Pop Culture Is Obsessed With Female Friendships
Briefly

Pop Culture Is Obsessed With Female Friendships
"In Toni Morrison's Sula, the title character and Nel are friends and enemies all at once: Nel envies and eventually hates Sula but, at the end of the novel, finds herself entirely bereft without her. In Elena Ferrante's Neapolitan novels, Lila and Elena are united by their similarities in an unforgiving world, until their differences send them hurtling away from each other."
"The stories are almost always about a pair of girls of similar ages, evenly matched in intellect, status, or beauty; the dyad is usually inseparable, at least at first. The two also typically resent and compete with each other, measuring themselves against their double. In many cases, they feel a confusing mix of contempt and desire (these books are best when they delve into their characters' ugly feelings or the erotic tension between them)."

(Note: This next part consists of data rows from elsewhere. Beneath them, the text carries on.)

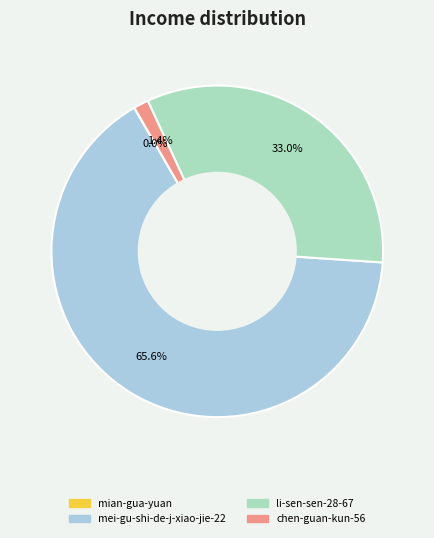

What is the largest slice in the pie chart?

mei-gu-shi-de-j-xiao-jie-22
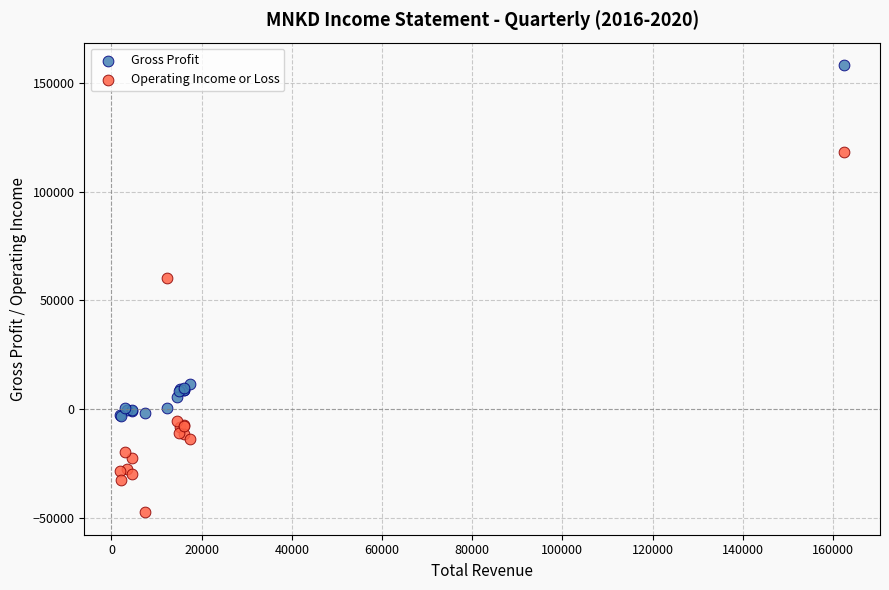

In the Gross Profit series, what Y value is closest to 77600?

11800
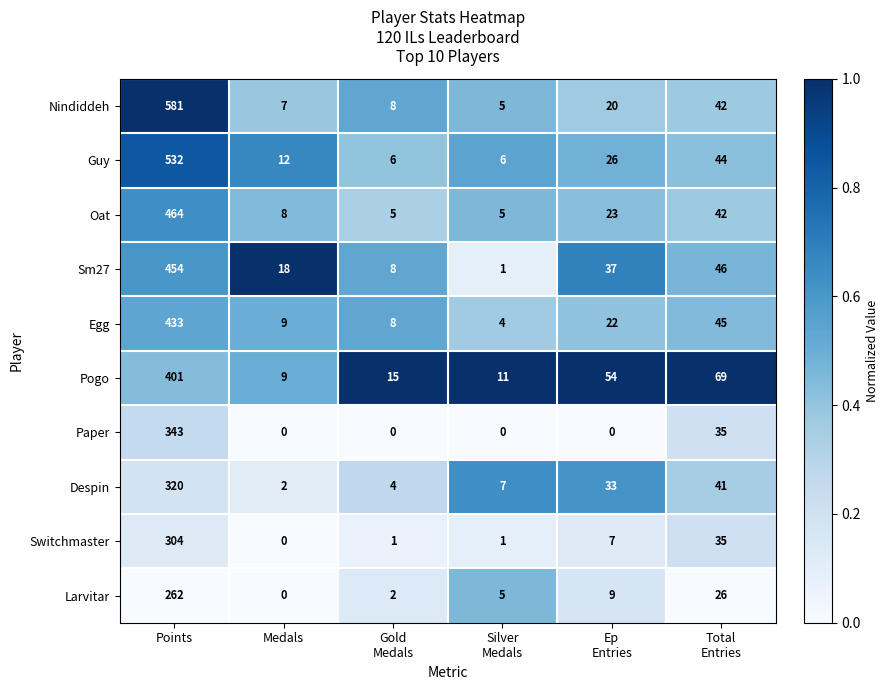

How many series are shown in this chart?

10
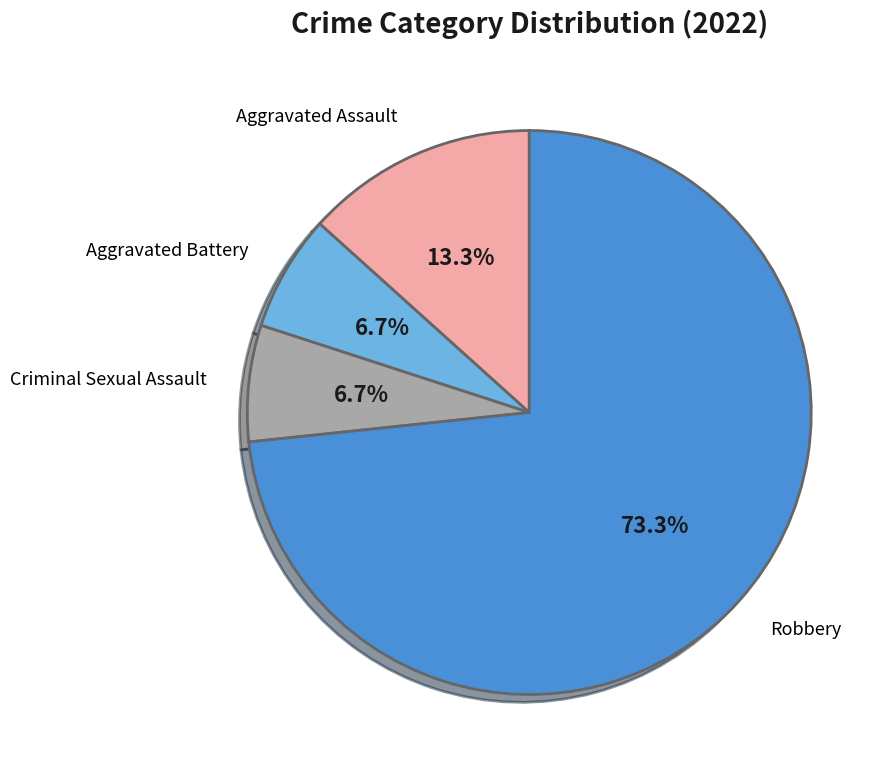

Is there any slice that represents more than half of the pie?

Yes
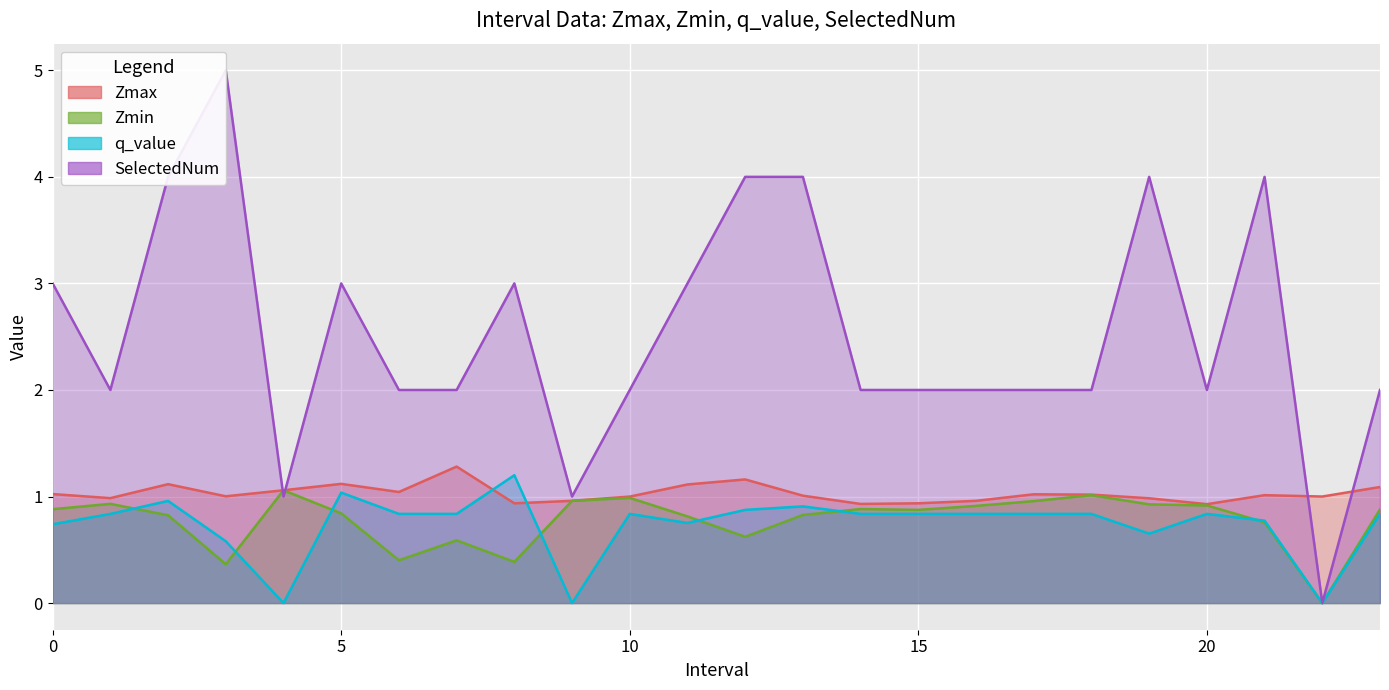

List the labels in order of Zmax value, smallest first.

20, 14, 8, 15, 16, 9, 19, 1, 10, 22, 3, 13, 21, 18, 17, 0, 6, 4, 23, 11, 2, 5, 12, 7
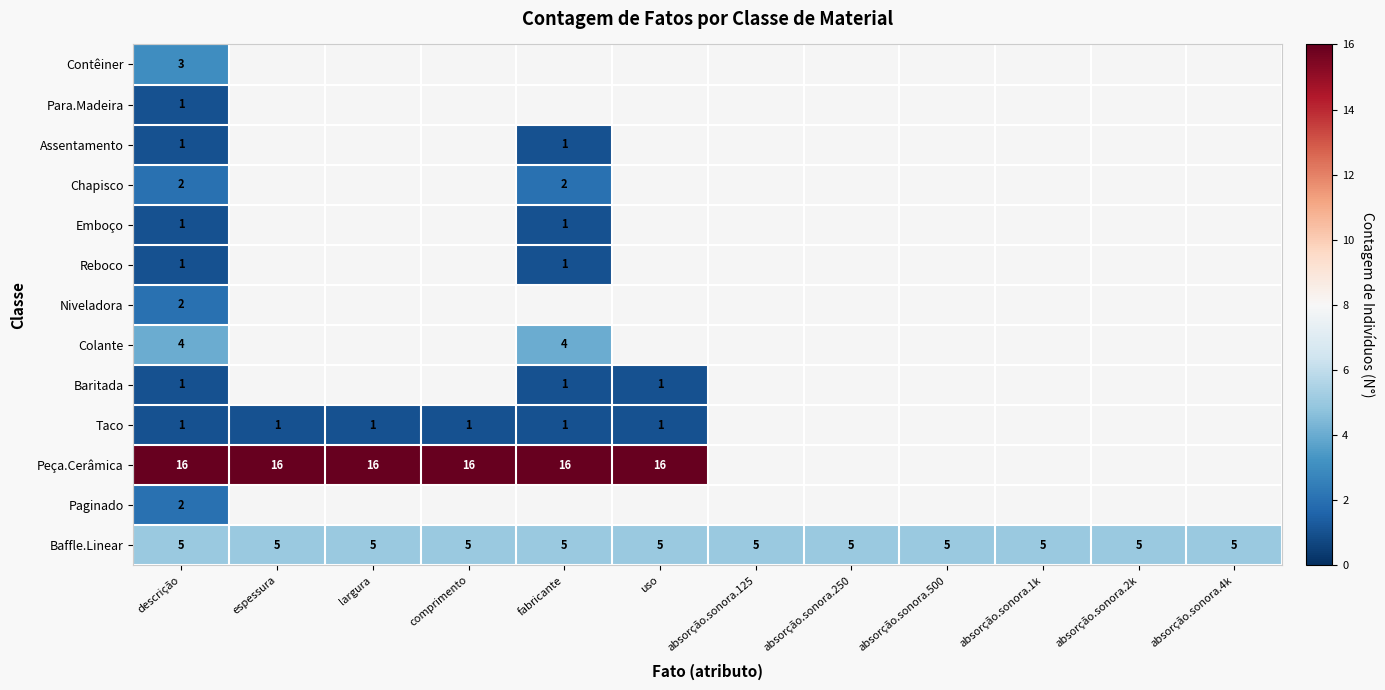

True or false: Taco has a value of 1 at espessura.

True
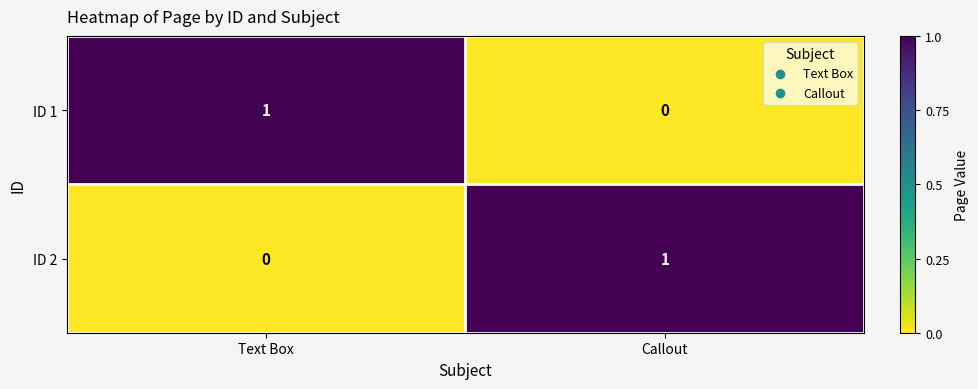

Rank the categories by ID 1 value from lowest to highest.

Callout, Text Box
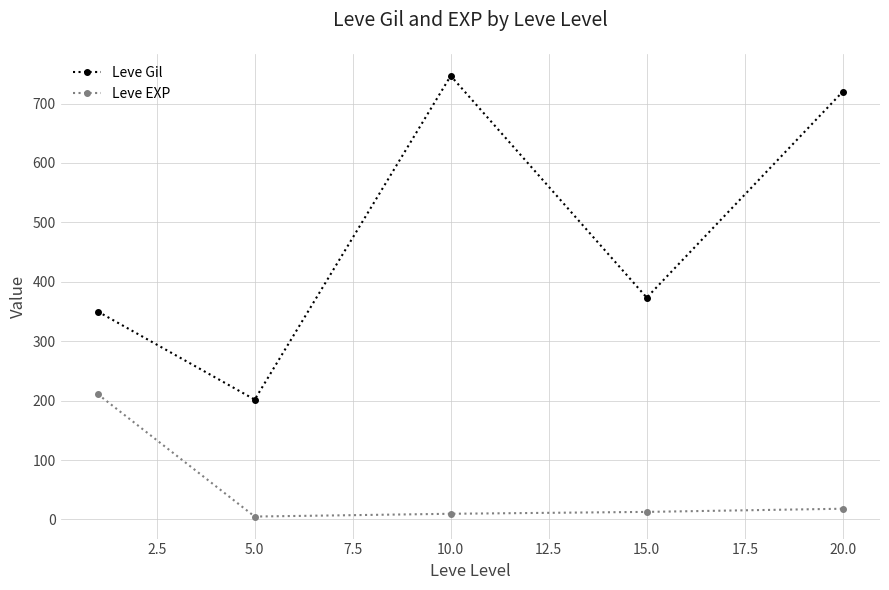

How many lines are shown in the chart?

2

Toni Morrison's Sula and Elena Ferrante's Neapolitan novels showcase friendships that are simultaneously intimate and adversarial, where similarity breeds both bond and competition. Contemporary narratives increasingly center on pairs of women who are evenly matched in intellect, status, or beauty and who oscillate between devotion and resentment. These relationships often contain an erotic or deeply conflicted emotional current and tend to fracture by adulthood, leaving lingering questions about the costs of separation. The Neapolitan novels' success has influenced lighter genres, and recent fiction continues to explore provocative connections between creative women across eras.